→ **What to do**
The answer must be every line from the entries below that contains "lines".

→ **Entries supplied**
——

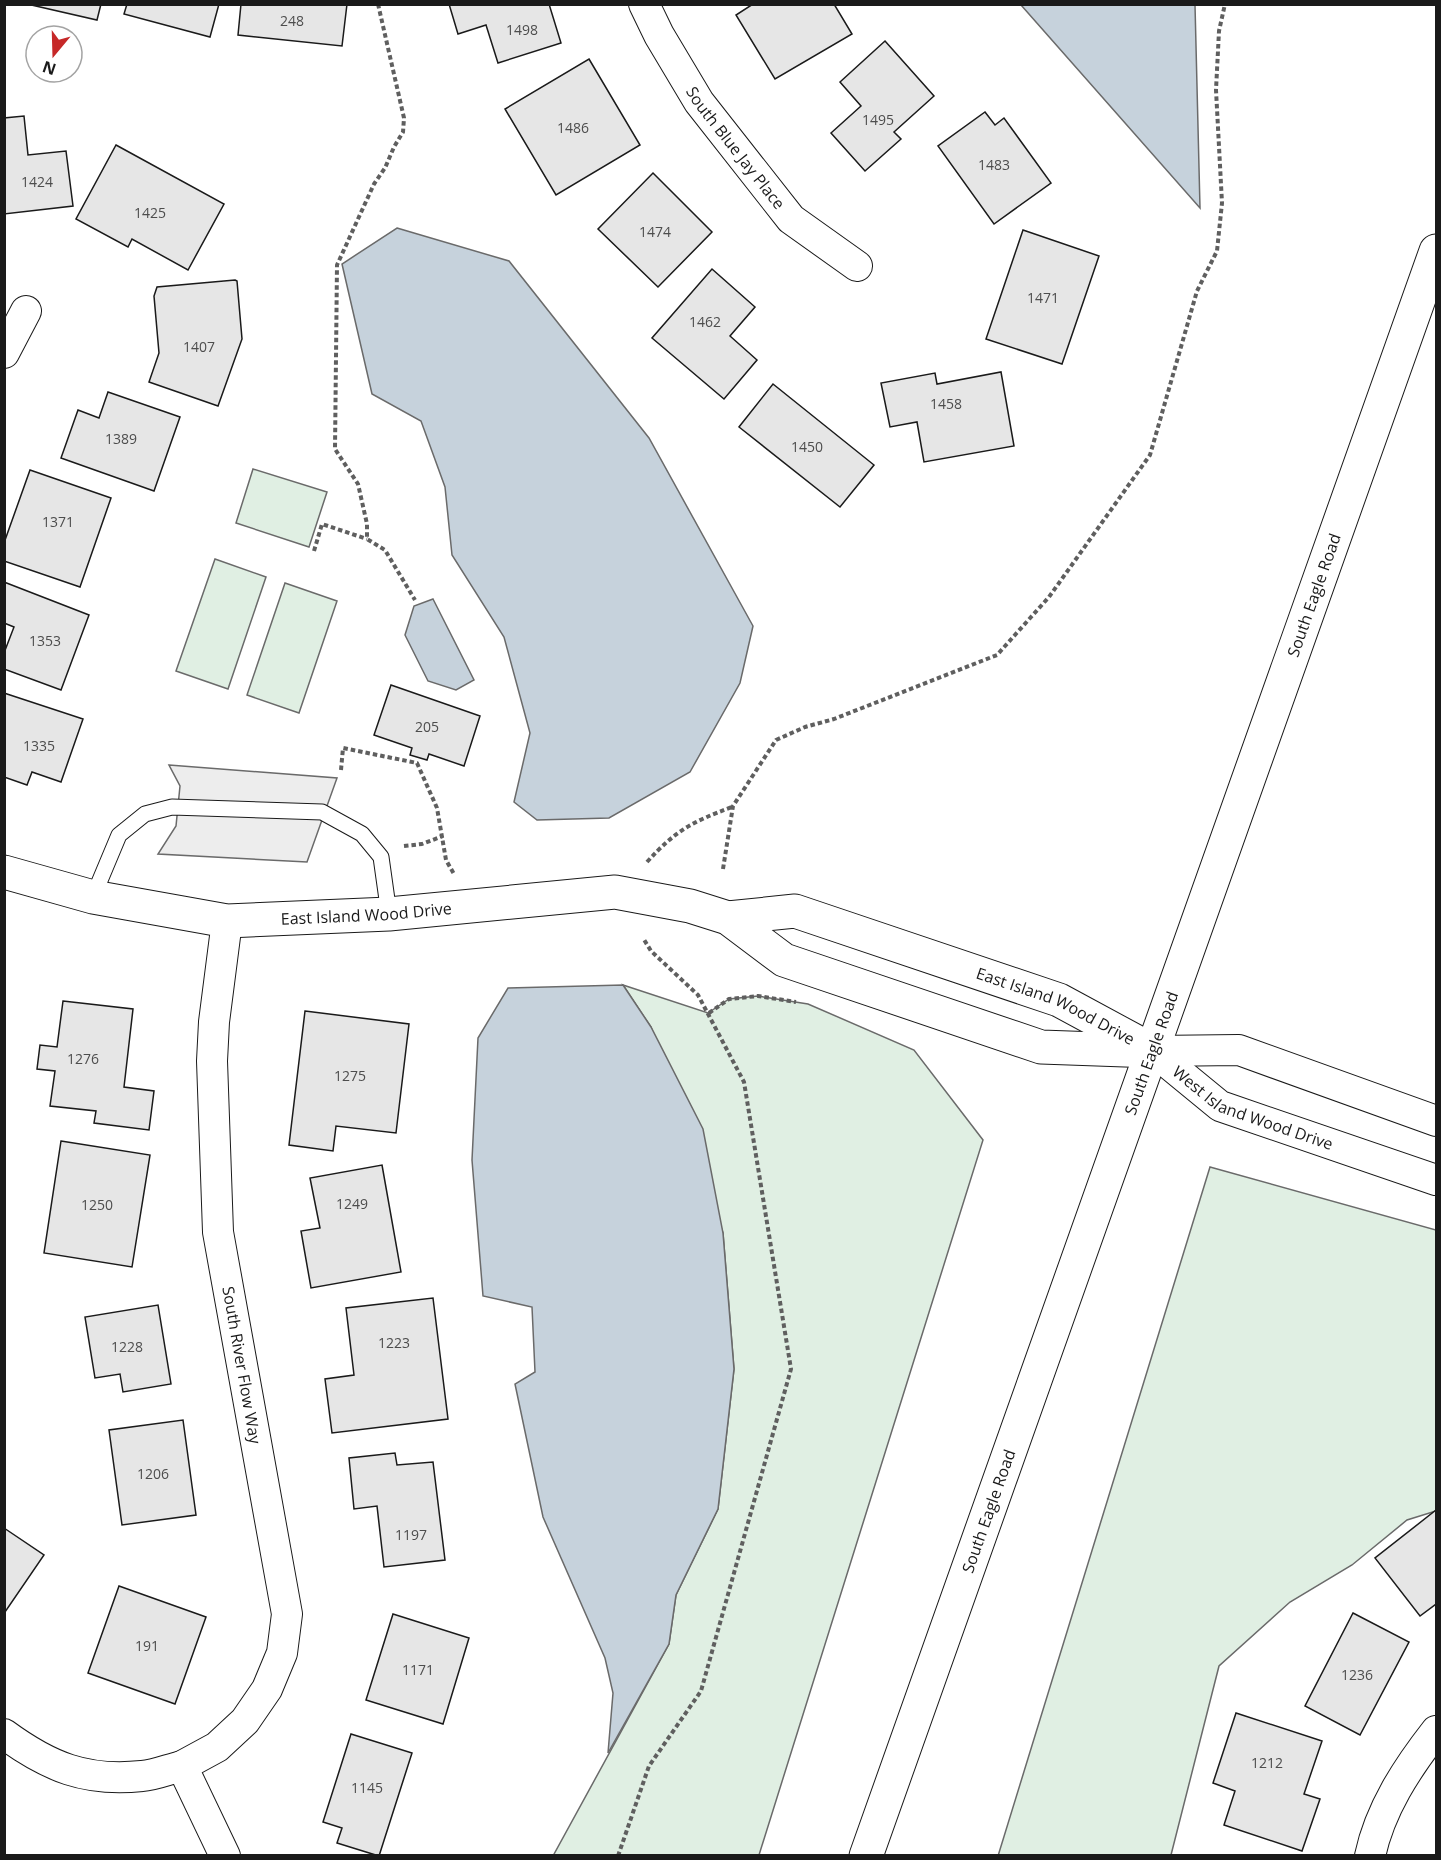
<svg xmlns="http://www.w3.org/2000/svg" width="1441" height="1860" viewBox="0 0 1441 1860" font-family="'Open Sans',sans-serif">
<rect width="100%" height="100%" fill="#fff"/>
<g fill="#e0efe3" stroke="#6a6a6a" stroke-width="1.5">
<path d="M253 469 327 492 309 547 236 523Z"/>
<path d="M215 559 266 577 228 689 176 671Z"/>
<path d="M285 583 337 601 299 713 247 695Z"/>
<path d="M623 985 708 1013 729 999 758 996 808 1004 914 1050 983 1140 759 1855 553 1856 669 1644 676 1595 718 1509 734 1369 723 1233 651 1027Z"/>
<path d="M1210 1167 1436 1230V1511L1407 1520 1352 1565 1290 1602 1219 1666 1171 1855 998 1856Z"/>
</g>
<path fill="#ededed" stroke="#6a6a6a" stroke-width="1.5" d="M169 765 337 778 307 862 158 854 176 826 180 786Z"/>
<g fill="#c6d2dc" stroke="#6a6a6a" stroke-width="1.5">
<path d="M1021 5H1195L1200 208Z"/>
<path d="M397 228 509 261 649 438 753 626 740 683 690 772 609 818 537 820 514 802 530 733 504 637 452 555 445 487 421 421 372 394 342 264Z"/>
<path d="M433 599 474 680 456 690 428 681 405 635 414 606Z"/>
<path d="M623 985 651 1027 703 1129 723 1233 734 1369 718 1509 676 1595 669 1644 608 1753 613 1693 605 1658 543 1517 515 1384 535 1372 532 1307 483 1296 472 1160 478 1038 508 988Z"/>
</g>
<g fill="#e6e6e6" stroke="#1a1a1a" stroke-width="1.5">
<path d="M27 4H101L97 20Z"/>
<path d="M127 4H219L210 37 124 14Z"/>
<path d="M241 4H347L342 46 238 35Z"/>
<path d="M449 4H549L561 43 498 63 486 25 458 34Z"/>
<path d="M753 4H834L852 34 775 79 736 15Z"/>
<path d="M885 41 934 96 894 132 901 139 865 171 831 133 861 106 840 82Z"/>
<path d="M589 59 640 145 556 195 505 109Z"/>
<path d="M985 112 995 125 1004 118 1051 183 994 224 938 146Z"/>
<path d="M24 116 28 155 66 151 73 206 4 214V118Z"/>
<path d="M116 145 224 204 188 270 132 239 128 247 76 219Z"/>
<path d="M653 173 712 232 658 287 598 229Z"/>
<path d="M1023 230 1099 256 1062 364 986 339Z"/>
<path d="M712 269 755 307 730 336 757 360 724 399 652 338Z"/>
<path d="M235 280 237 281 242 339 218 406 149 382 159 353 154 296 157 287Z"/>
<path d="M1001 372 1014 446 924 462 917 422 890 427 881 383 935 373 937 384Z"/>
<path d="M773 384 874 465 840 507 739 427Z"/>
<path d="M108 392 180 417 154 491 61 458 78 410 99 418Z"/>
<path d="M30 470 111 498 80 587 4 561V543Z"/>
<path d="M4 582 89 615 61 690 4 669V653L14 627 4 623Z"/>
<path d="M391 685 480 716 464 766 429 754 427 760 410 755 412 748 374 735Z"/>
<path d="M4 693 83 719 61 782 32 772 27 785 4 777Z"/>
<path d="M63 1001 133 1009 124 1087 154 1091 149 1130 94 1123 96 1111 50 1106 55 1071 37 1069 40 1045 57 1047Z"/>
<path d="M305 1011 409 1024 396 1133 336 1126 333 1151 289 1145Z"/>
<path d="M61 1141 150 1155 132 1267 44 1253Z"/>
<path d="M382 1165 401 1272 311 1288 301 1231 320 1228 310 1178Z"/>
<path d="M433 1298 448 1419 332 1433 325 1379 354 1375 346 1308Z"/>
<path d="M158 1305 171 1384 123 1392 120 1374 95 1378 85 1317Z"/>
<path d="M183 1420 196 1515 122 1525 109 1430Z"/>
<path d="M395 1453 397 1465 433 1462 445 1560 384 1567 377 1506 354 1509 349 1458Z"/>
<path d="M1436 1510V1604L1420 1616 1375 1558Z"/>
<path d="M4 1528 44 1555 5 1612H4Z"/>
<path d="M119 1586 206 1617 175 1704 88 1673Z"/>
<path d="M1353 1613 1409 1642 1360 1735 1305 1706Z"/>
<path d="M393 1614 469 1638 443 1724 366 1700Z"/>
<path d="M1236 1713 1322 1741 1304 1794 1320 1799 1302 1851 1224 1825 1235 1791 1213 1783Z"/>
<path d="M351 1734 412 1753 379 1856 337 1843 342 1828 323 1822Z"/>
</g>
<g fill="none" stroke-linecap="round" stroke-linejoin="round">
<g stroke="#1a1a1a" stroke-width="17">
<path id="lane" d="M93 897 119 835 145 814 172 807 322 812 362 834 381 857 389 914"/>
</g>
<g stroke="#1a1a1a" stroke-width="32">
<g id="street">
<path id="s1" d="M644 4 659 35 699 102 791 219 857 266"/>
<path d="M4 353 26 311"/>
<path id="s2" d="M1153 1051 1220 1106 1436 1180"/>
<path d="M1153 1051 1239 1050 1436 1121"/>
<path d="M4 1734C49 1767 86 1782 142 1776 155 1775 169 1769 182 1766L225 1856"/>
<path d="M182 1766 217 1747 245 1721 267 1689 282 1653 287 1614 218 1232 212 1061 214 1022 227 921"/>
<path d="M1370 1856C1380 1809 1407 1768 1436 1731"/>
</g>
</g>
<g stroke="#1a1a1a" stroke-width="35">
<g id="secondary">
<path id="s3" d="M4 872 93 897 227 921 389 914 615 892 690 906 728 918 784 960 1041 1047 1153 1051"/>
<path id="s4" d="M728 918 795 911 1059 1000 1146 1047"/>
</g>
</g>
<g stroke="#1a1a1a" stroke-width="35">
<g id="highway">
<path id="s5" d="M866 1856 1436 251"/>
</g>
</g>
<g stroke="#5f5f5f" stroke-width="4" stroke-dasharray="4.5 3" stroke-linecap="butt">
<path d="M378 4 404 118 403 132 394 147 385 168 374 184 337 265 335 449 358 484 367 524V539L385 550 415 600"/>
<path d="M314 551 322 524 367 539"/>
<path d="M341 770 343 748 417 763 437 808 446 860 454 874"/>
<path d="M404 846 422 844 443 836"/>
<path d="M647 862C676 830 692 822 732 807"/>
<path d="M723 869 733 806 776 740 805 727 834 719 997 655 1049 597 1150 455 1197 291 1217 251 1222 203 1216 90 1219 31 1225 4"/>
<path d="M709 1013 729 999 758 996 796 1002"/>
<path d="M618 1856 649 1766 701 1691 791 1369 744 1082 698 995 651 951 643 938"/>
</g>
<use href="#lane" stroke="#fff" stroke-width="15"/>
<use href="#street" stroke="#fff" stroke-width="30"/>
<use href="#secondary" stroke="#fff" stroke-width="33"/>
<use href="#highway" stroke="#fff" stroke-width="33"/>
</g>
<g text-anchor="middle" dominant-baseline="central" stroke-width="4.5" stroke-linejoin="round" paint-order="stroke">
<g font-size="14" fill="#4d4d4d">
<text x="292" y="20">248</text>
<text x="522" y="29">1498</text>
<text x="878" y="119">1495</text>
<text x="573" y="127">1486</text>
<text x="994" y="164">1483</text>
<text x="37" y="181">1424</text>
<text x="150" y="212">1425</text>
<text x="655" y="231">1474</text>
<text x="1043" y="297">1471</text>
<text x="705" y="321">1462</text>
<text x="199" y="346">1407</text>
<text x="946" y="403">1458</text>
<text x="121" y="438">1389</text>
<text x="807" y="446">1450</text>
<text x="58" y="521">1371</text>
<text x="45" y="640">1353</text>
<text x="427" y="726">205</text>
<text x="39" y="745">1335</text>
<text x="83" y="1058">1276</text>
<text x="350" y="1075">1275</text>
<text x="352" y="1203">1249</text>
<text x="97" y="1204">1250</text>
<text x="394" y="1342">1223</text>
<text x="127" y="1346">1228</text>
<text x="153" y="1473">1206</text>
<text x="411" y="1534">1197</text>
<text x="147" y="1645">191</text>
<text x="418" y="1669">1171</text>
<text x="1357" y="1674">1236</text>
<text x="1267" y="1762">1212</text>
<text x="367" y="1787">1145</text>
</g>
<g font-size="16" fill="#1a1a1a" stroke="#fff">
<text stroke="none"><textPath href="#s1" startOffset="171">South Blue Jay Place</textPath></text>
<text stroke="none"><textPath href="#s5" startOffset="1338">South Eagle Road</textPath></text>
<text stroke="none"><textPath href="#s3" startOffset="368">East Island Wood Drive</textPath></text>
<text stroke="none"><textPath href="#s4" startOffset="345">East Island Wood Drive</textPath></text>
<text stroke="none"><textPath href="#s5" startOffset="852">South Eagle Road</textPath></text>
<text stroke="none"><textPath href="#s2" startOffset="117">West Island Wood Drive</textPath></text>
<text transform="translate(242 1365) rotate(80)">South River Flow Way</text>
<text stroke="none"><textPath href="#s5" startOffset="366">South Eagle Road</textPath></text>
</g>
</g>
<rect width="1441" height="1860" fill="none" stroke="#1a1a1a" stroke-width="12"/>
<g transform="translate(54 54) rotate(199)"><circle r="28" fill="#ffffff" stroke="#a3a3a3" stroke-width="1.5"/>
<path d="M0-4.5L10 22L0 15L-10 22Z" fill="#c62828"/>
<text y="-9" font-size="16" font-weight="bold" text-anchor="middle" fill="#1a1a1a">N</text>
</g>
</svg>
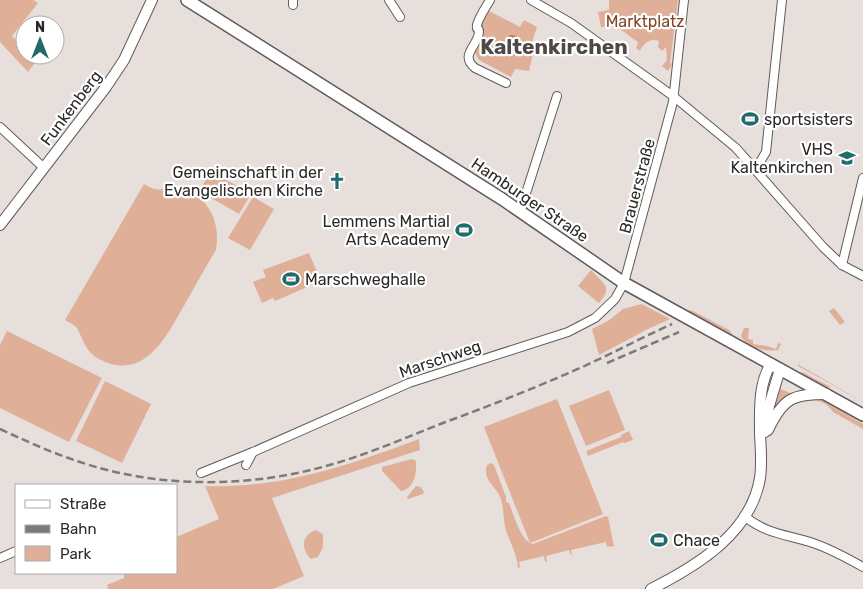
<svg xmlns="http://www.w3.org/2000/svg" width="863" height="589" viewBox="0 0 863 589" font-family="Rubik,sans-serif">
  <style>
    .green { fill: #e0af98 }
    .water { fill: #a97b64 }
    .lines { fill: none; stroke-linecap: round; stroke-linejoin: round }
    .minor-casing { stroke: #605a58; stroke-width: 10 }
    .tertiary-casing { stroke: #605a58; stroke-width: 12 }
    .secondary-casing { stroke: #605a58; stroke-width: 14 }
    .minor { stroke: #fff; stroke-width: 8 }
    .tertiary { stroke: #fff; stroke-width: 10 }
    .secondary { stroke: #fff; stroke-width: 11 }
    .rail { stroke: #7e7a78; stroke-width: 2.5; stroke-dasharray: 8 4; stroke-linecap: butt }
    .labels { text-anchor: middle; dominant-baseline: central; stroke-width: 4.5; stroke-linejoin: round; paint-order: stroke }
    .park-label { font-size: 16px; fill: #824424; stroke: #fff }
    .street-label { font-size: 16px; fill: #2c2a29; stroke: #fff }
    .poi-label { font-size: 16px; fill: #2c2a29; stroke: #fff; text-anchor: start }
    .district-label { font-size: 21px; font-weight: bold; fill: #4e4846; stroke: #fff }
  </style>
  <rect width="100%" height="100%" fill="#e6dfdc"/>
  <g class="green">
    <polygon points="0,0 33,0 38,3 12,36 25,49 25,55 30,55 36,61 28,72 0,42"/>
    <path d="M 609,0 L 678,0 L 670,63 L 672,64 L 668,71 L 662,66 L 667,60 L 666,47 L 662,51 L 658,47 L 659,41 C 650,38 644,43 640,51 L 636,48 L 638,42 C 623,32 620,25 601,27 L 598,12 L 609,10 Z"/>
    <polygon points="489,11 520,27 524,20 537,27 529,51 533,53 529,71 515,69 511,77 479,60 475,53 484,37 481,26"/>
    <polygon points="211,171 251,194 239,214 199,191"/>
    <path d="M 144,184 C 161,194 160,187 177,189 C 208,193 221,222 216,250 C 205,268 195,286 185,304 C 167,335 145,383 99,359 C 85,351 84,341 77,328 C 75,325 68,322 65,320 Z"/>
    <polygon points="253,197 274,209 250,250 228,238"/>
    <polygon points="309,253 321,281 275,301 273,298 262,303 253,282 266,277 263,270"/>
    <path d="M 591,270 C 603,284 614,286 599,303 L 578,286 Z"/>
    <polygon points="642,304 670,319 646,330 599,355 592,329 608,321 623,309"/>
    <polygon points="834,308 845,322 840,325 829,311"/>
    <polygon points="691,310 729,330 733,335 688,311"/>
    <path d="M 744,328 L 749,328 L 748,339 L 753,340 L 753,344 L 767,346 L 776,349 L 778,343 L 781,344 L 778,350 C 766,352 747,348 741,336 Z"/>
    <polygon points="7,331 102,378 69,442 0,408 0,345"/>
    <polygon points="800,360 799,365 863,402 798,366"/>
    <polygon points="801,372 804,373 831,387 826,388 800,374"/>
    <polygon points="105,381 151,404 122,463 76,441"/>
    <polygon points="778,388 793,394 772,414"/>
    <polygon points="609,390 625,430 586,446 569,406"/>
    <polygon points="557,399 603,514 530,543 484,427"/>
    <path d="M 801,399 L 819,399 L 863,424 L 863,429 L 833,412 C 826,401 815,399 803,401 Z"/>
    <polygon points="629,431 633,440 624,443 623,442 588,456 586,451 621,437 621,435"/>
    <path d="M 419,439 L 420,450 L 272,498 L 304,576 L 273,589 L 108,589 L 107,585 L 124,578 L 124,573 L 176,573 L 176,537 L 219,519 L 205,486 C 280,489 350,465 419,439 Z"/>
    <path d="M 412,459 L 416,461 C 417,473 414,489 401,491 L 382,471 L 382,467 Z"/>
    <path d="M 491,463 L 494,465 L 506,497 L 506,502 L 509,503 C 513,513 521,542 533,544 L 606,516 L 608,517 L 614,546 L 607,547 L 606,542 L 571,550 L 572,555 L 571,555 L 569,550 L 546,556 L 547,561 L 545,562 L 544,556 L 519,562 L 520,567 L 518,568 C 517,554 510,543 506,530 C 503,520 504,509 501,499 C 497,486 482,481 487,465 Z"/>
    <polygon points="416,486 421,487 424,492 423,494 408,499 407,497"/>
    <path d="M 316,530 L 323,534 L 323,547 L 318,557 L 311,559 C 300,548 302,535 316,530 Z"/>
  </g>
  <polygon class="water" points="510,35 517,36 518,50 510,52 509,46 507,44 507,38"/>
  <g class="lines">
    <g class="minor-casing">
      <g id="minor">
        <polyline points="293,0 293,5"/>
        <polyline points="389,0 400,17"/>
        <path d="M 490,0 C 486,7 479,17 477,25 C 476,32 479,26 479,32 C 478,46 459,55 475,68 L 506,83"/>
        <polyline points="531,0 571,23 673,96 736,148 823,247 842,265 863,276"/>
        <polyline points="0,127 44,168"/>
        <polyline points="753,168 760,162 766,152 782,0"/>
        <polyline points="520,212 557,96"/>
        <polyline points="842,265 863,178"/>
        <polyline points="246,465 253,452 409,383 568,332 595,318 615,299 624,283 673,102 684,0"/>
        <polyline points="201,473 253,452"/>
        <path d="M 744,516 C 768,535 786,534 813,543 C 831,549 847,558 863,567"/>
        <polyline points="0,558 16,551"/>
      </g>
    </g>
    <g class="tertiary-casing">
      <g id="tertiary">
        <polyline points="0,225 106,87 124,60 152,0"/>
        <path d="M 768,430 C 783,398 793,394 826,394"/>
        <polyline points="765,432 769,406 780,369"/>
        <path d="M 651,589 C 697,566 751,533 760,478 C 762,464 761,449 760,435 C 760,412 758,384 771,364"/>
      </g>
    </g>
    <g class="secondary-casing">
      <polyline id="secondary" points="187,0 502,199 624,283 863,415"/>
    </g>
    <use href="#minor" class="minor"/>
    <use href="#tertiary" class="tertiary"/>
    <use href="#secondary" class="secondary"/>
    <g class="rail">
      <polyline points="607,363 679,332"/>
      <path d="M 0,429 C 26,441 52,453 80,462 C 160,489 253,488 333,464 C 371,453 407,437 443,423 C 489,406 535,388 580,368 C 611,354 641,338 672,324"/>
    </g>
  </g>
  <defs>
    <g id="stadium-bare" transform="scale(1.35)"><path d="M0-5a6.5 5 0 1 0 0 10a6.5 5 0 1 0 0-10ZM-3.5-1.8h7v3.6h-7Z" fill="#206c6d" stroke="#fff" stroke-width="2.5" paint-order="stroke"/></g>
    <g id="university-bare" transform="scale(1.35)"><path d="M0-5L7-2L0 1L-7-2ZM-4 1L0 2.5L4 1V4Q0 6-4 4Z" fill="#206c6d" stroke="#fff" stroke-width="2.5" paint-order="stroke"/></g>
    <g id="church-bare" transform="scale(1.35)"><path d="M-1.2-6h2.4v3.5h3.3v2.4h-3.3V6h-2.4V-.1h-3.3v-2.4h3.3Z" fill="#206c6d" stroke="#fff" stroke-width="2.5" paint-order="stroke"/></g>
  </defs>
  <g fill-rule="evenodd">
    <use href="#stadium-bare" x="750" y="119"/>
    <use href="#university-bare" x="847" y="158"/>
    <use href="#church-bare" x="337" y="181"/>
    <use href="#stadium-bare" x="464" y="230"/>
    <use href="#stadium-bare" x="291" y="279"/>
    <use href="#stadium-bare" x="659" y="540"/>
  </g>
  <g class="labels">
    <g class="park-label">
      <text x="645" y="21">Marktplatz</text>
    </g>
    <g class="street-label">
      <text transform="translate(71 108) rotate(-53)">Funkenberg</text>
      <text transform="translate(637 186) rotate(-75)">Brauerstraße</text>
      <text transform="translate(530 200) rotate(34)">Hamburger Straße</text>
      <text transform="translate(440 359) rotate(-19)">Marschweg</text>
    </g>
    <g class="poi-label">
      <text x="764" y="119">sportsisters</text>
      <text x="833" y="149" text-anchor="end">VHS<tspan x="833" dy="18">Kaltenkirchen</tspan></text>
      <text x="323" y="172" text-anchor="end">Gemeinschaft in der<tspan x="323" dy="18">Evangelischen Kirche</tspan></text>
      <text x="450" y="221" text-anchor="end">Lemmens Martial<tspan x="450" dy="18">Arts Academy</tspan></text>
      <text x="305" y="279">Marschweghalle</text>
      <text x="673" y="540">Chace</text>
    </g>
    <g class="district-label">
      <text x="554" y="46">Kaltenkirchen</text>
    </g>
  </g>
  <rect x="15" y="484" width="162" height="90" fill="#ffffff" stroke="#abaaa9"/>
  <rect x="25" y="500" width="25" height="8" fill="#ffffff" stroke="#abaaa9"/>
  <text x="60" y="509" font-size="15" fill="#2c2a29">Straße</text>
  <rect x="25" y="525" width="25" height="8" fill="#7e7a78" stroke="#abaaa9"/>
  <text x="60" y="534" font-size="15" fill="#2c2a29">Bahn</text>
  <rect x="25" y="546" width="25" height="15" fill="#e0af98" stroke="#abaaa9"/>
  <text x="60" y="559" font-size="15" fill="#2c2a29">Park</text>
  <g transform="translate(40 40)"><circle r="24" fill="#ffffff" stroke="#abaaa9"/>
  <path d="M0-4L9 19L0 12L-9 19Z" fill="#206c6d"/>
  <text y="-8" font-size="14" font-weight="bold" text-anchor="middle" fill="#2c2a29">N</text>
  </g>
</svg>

——

→ **Solution for this problem**
    .lines { fill: none; stroke-linecap: round; stroke-linejoin: round }
  <g class="lines">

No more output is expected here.